**Action item**
Pull out every line below that holds the word "Black".

Dataset entries
_ _ _ _ _ _ _

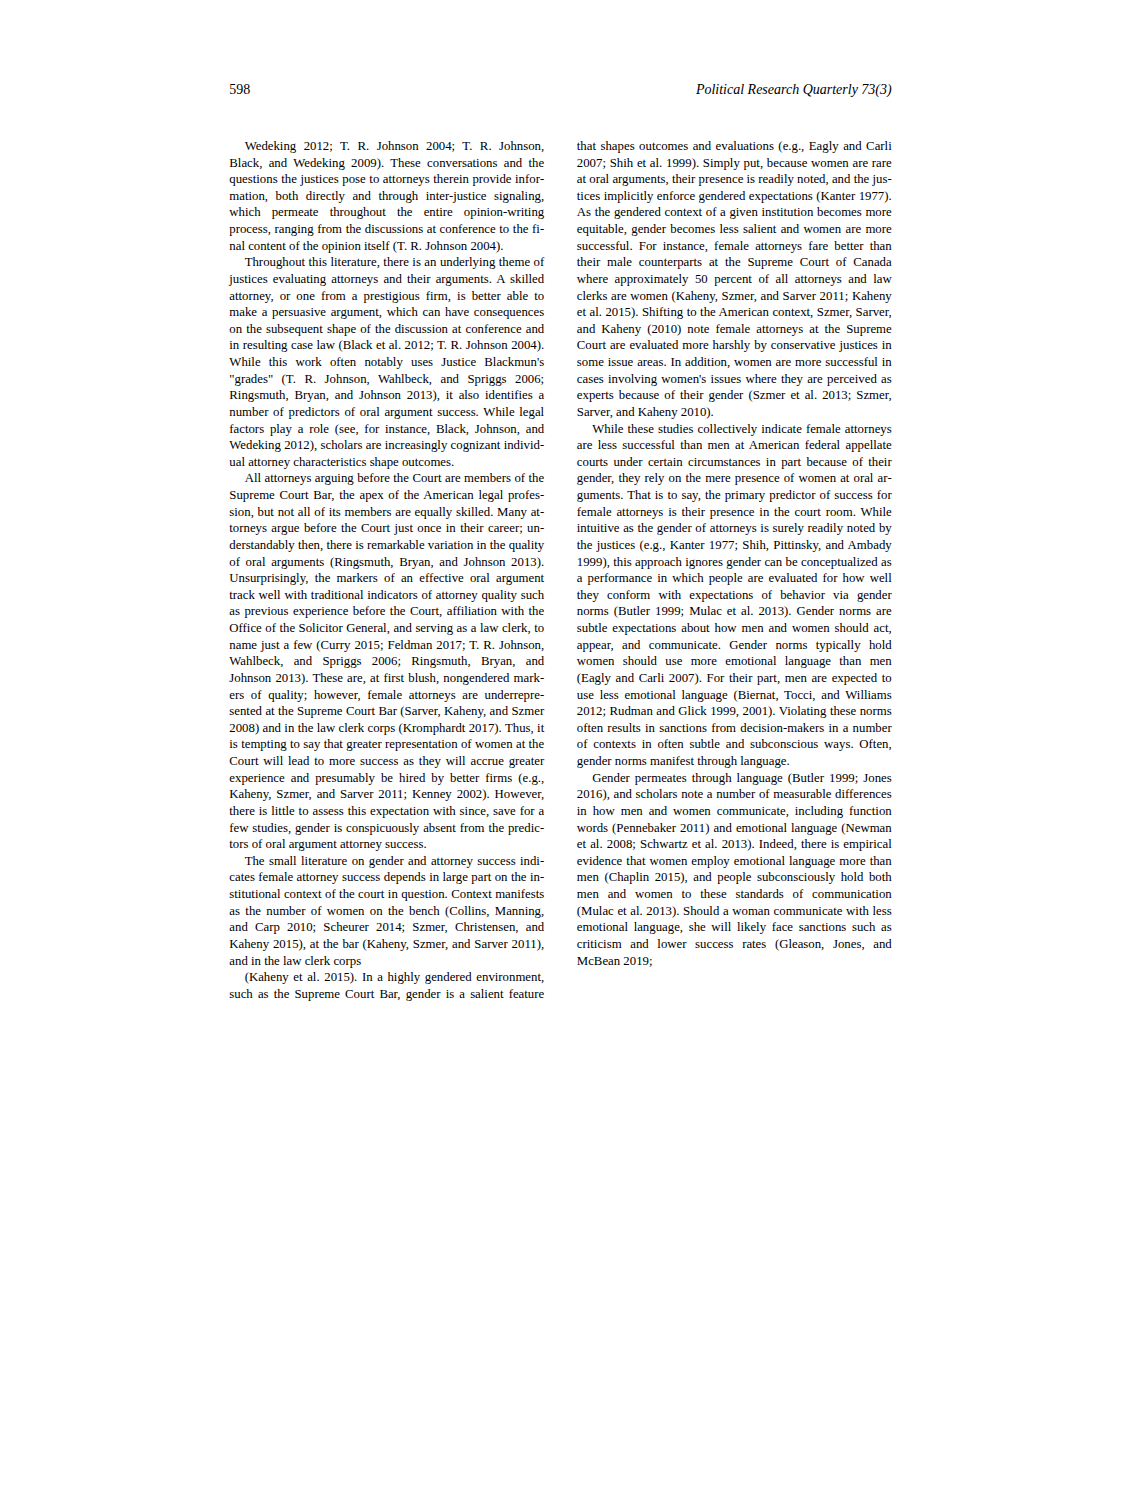598 Political Research Quarterly 73(3)
Wedeking 2012; T. R. Johnson 2004; T. R. Johnson, Black, and Wedeking 2009). These conversations and the questions the justices pose to attorneys therein provide information, both directly and through inter-justice signaling, which permeate throughout the entire opinion-writing process, ranging from the discussions at conference to the final content of the opinion itself (T. R. Johnson 2004).
Throughout this literature, there is an underlying theme of justices evaluating attorneys and their arguments. A skilled attorney, or one from a prestigious firm, is better able to make a persuasive argument, which can have consequences on the subsequent shape of the discussion at conference and in resulting case law (Black et al. 2012; T. R. Johnson 2004). While this work often notably uses Justice Blackmun's "grades" (T. R. Johnson, Wahlbeck, and Spriggs 2006; Ringsmuth, Bryan, and Johnson 2013), it also identifies a number of predictors of oral argument success. While legal factors play a role (see, for instance, Black, Johnson, and Wedeking 2012), scholars are increasingly cognizant individual attorney characteristics shape outcomes.
All attorneys arguing before the Court are members of the Supreme Court Bar, the apex of the American legal profession, but not all of its members are equally skilled. Many attorneys argue before the Court just once in their career; understandably then, there is remarkable variation in the quality of oral arguments (Ringsmuth, Bryan, and Johnson 2013). Unsurprisingly, the markers of an effective oral argument track well with traditional indicators of attorney quality such as previous experience before the Court, affiliation with the Office of the Solicitor General, and serving as a law clerk, to name just a few (Curry 2015; Feldman 2017; T. R. Johnson, Wahlbeck, and Spriggs 2006; Ringsmuth, Bryan, and Johnson 2013). These are, at first blush, nongendered markers of quality; however, female attorneys are underrepresented at the Supreme Court Bar (Sarver, Kaheny, and Szmer 2008) and in the law clerk corps (Kromphardt 2017). Thus, it is tempting to say that greater representation of women at the Court will lead to more success as they will accrue greater experience and presumably be hired by better firms (e.g., Kaheny, Szmer, and Sarver 2011; Kenney 2002). However, there is little to assess this expectation with since, save for a few studies, gender is conspicuously absent from the predictors of oral argument attorney success.
The small literature on gender and attorney success indicates female attorney success depends in large part on the institutional context of the court in question. Context manifests as the number of women on the bench (Collins, Manning, and Carp 2010; Scheurer 2014; Szmer, Christensen, and Kaheny 2015), at the bar (Kaheny, Szmer, and Sarver 2011), and in the law clerk corps
(Kaheny et al. 2015). In a highly gendered environment, such as the Supreme Court Bar, gender is a salient feature that shapes outcomes and evaluations (e.g., Eagly and Carli 2007; Shih et al. 1999). Simply put, because women are rare at oral arguments, their presence is readily noted, and the justices implicitly enforce gendered expectations (Kanter 1977). As the gendered context of a given institution becomes more equitable, gender becomes less salient and women are more successful. For instance, female attorneys fare better than their male counterparts at the Supreme Court of Canada where approximately 50 percent of all attorneys and law clerks are women (Kaheny, Szmer, and Sarver 2011; Kaheny et al. 2015). Shifting to the American context, Szmer, Sarver, and Kaheny (2010) note female attorneys at the Supreme Court are evaluated more harshly by conservative justices in some issue areas. In addition, women are more successful in cases involving women's issues where they are perceived as experts because of their gender (Szmer et al. 2013; Szmer, Sarver, and Kaheny 2010).
While these studies collectively indicate female attorneys are less successful than men at American federal appellate courts under certain circumstances in part because of their gender, they rely on the mere presence of women at oral arguments. That is to say, the primary predictor of success for female attorneys is their presence in the court room. While intuitive as the gender of attorneys is surely readily noted by the justices (e.g., Kanter 1977; Shih, Pittinsky, and Ambady 1999), this approach ignores gender can be conceptualized as a performance in which people are evaluated for how well they conform with expectations of behavior via gender norms (Butler 1999; Mulac et al. 2013). Gender norms are subtle expectations about how men and women should act, appear, and communicate. Gender norms typically hold women should use more emotional language than men (Eagly and Carli 2007). For their part, men are expected to use less emotional language (Biernat, Tocci, and Williams 2012; Rudman and Glick 1999, 2001). Violating these norms often results in sanctions from decision-makers in a number of contexts in often subtle and subconscious ways. Often, gender norms manifest through language.
Gender permeates through language (Butler 1999; Jones 2016), and scholars note a number of measurable differences in how men and women communicate, including function words (Pennebaker 2011) and emotional language (Newman et al. 2008; Schwartz et al. 2013). Indeed, there is empirical evidence that women employ emotional language more than men (Chaplin 2015), and people subconsciously hold both men and women to these standards of communication (Mulac et al. 2013). Should a woman communicate with less emotional language, she will likely face sanctions such as criticism and lower success rates (Gleason, Jones, and McBean 2019;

_ _ _ _ _ _ _

**Result for this exercise**
Wedeking 2012; T. R. Johnson 2004; T. R. Johnson, Black, and Wedeking 2009). These conversations and the questions the justices pose to attorneys therein provide information, both directly and through inter-justice signaling, which permeate throughout the entire opinion-writing process, ranging from the discussions at conference to the final content of the opinion itself (T. R. Johnson 2004).
Throughout this literature, there is an underlying theme of justices evaluating attorneys and their arguments. A skilled attorney, or one from a prestigious firm, is better able to make a persuasive argument, which can have consequences on the subsequent shape of the discussion at conference and in resulting case law (Black et al. 2012; T. R. Johnson 2004). While this work often notably uses Justice Blackmun's "grades" (T. R. Johnson, Wahlbeck, and Spriggs 2006; Ringsmuth, Bryan, and Johnson 2013), it also identifies a number of predictors of oral argument success. While legal factors play a role (see, for instance, Black, Johnson, and Wedeking 2012), scholars are increasingly cognizant individual attorney characteristics shape outcomes.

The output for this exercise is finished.